= Beginning of Section =

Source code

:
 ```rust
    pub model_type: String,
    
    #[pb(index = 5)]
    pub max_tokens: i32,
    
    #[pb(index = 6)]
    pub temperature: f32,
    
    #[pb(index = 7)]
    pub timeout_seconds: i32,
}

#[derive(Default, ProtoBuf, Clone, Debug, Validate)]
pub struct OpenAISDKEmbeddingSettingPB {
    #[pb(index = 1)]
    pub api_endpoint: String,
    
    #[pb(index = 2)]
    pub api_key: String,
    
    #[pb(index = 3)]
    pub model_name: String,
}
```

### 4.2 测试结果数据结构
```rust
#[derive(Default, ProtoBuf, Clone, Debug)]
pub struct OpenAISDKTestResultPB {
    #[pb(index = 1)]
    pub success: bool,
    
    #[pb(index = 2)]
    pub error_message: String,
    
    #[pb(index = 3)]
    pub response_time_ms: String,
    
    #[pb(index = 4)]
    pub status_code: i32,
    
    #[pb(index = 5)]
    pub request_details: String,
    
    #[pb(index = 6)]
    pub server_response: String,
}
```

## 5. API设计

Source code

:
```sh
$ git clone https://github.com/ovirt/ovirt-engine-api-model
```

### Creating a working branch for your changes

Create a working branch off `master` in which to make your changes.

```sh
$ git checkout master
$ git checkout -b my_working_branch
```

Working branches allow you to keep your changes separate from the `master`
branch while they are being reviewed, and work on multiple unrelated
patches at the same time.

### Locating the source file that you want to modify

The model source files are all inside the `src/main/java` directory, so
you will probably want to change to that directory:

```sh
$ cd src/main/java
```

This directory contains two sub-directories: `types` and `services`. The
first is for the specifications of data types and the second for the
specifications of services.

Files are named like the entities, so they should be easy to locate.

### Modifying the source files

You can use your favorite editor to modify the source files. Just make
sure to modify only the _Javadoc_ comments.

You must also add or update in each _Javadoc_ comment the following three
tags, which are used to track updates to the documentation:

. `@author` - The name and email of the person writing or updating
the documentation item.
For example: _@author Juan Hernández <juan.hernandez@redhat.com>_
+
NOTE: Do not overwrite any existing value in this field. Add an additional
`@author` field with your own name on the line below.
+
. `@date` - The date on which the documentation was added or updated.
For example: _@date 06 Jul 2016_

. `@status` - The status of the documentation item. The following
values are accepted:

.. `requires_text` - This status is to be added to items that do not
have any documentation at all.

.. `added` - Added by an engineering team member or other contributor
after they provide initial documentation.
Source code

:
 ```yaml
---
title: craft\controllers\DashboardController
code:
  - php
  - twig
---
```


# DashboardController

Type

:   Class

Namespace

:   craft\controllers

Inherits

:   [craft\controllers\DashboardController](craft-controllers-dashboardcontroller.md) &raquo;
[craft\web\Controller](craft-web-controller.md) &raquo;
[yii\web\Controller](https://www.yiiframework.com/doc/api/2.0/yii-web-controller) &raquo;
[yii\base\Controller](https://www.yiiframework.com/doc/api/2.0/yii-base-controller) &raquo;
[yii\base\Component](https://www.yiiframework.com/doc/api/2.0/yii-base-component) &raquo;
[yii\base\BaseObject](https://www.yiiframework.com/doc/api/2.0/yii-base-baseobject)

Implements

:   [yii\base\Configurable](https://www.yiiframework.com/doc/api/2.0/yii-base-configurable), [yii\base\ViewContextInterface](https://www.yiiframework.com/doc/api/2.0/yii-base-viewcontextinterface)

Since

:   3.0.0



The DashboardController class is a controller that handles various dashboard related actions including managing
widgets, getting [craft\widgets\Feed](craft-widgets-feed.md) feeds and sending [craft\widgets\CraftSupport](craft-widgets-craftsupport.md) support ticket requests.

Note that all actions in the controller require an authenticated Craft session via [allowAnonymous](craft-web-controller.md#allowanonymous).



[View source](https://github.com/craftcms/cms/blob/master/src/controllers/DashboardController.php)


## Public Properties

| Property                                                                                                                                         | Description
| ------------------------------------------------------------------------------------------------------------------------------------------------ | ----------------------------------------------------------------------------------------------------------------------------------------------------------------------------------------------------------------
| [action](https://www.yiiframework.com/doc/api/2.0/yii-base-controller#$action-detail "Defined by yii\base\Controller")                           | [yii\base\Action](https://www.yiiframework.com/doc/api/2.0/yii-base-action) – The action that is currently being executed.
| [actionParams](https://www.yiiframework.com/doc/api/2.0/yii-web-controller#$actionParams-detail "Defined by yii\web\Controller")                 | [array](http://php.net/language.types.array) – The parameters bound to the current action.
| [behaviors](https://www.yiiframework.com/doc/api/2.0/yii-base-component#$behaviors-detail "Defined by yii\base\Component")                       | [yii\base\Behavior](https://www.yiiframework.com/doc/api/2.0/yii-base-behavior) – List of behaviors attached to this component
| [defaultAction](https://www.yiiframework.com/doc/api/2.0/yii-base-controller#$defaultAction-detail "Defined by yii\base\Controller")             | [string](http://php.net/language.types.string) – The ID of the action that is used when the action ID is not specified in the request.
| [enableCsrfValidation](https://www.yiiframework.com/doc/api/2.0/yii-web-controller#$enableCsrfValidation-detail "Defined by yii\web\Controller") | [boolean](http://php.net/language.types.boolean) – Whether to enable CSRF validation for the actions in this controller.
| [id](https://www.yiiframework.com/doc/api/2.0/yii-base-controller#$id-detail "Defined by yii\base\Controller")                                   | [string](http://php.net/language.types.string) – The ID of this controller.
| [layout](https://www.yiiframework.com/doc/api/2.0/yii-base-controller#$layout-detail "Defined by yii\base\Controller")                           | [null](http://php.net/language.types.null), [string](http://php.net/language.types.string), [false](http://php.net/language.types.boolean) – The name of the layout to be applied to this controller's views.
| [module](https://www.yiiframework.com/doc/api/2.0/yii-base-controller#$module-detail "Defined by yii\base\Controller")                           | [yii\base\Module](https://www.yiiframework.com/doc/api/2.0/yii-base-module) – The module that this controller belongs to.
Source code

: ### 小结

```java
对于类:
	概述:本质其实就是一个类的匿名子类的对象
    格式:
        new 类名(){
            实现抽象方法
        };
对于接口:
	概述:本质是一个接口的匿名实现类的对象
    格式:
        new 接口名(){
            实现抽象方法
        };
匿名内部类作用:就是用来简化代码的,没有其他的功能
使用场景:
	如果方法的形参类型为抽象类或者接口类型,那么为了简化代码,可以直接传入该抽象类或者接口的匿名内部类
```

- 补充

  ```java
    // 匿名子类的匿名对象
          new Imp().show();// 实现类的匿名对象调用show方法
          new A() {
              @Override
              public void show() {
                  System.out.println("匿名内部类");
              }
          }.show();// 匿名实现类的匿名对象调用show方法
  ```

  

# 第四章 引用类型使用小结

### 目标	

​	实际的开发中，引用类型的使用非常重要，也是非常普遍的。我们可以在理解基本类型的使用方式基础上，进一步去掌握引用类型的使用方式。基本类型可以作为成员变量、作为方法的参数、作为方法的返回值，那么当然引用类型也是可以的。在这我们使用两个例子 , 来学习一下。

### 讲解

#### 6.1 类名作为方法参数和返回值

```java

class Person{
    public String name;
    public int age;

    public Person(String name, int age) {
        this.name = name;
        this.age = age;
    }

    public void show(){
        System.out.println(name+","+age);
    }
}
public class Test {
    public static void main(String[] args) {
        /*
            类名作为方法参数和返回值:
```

= End of Section =

[Exercise]: Every line in the records above that contains the word "example" should be copied out.

[Response area]:
For example: _@author Juan Hernández <juan.hernandez@redhat.com>_
For example: _@date 06 Jul 2016_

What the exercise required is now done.